Гоголевское наследие в современной русской женской литературе: интертекстуальность и проблема «отцовского языка»

Улюра А. А. (Киев, Украина), д.ф.н., профессор Киевского университета им. Т. Г. Шевченко / 2004

Очевидно, что все значимые художественные единицы текста заимствуются из сформированного «чужого» художественного контекста. Как раз об этом знаменитое высказывание Юлии Кристевой о том, что «всякое слово есть такое пересечение других слов, где можно прочесть по меньшей мере еще одно слово»1, в самый раз соотносимое с заключением Ролана Барта, утверждавшего, что «текст соткан из цитат, отсылающих к тысячам культурных источников»2. Таким образом в процессе создания текста объединяются две противоположные тенденции — своеобразное отвержение и усвоение «чужого», при которых заимствованные единицы приобретают оригинальный статус за счет попадание в личностно-смысловое поле автора и оказываются фундаментом нового художественного целого.

ОПИСАНИЕ ЗАДАНИЯ.
Перепишите отрывок о гоголевском наследии между словами «Улюра А. А.» и «нового художественного целого.» включительно, заменив «Ролана Барта» на «Р. Барта».

ПОКАЗАННЫЕ ДАННЫЕ.

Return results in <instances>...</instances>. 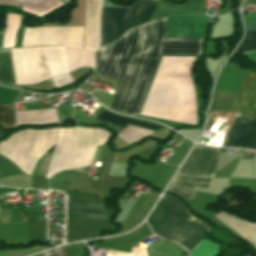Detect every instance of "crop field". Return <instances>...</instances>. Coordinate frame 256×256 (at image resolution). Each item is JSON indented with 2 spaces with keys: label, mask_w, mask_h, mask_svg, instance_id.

ПОЛНЫЙ ОТВЕТ.
Улюра А. А. (Киев, Украина), д.ф.н., профессор Киевского университета им. Т. Г. Шевченко / 2004

Очевидно, что все значимые художественные единицы текста заимствуются из сформированного «чужого» художественного контекста. Как раз об этом знаменитое высказывание Юлии Кристевой о том, что «всякое слово есть такое пересечение других слов, где можно прочесть по меньшей мере еще одно слово»1, в самый раз соотносимое с заключением Р. Барта, утверждавшего, что «текст соткан из цитат, отсылающих к тысячам культурных источников»2. Таким образом в процессе создания текста объединяются две противоположные тенденции — своеобразное отвержение и усвоение «чужого», при которых заимствованные единицы приобретают оригинальный статус за счет попадание в личностно-смысловое поле автора и оказываются фундаментом нового художественного целого.